Il problema non è la singola app, ma la struttura del web stesso. Il principio del consenso come strumento di tutela si è rivelato un’illusione. La maggior parte degli utenti non legge, non capisce, non ha alternative. Il consenso è una formalità che serve alle piattaforme per dichiararsi conformi, non per proteggere le persone.
E il risultato è che gli adulti finiscono per regalare a cuor leggero dati intimi e identità digitali, mentre i minori si espongono senza alcuna difesa reale a un sistema che non perdona. Il web conserva tutto, e lo conserva per sempre: foto cancellate che riemergono su altri siti, messaggi duplicati e diffusi senza controllo, profili creati nell’adolescenza che tornano a galla anni dopo condizionando vita lavorativa e privata.

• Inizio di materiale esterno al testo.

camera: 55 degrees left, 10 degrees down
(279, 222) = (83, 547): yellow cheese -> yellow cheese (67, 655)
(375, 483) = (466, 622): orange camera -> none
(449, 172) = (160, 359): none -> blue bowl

La differenza con i gruppi social è solo apparente: lì i dati vengono rubati, qui vengono ceduti. Ma la sostanza non cambia: una volta online, nessuno ti restituirà mai davvero quello che hai dato. E mentre le aziende parlano di compliance e di accountability, la verità è che vivono di un patto implicito e squilibrato, in cui a perdere è sempre l’interessato.
Per gli adulti è una rinuncia, per i minori è una condanna. E se il web è ormai fuori controllo, la domanda non è più se i dati siano sicuri, ma quanto ancora siamo disposti a fingere di credere che lo siano.
Il punto non è semplice. Come si controllano piattaforme che hanno sede all’estero, che accumulano miliardi di dati e che si nascondono dietro informative incomprensibili? Dove finiscono davvero quei dati, su quali server, in quali mani? Che forza hanno consensi raccolti con un clic, in pochi secondi, senza che l’utente sappia cosa stia accettando? Possiamo davvero chiamarli “consensi formati”, o sono solo finzioni giuridiche che servono alle aziende per continuare a gestire identità, immagini e vite come merce? Finché non si risponde a queste domande, parlare di privacy e di tutela dei dati resta un esercizio di stile.